David Rochlin says it's a common request at his law firm.

"We get calls almost every day for slip and fall cases,” Rochlin says.

But rarely do those calls turn into cases.

"One out of every 20 or 30 calls we get probably are cases we can take."

That's because slip and fall cases are complicated.

"It's commonly thought that if you slip and fall, or you're injured on someone's property, the property owner is automatically responsible and unfortunately that's not true.”

Rochlin says the property owner is only responsible if they did something wrong, or failed to do something and that is open for interpretation.

He says an insurance company could argue the property owner didn't need to salt because the ice wasn't that bad, or the injured person should have seen the ice, or just by living in Minnesota you should assume that ice is everywhere.

"We hear that a lot. If you don't want to slip and fall move to Florida."

Rochlin says if you're a home or property owner almost every insurance policy covers slips and falls, so you're protected.

On the other side, he says people who are injured do have another option besides filing a lawsuit.
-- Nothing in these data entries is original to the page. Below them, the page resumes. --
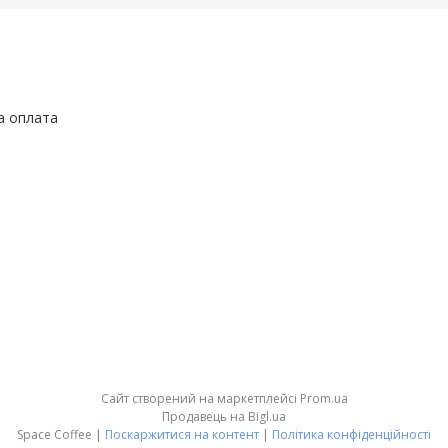
а оплата
Сайт створений на маркетплейсі
Prom.ua
Продавець на Bigl.ua
Space Coffee |
Поскаржитися на контент
|
Політика конфіденційності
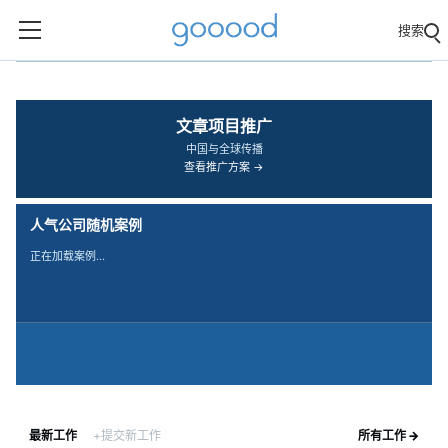
搜索
‹
›
文章项目推广
中国与全球传播
查看推广方案 →
人气公司随机案例
正在加载案例…
最新工作
+提交新工作
所有工作 →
"If you need help with co-pays, or deductibles on your own health insurance, you can call the property owner, talk to their insurance, ask if they have medical payment coverage."

Rochlin says that money can only be used for medical bills and it's usually not much, but it's something.

And with half of the cases siding with the property owner, Rochlin says it might be the easier way to go.

He says Minnesota state law also states that home and property owners have a full 24 hours to clean up their property after it snows.

So, if a slip and fall injury happens before that time expires Rochlin says the injured person may not have a case.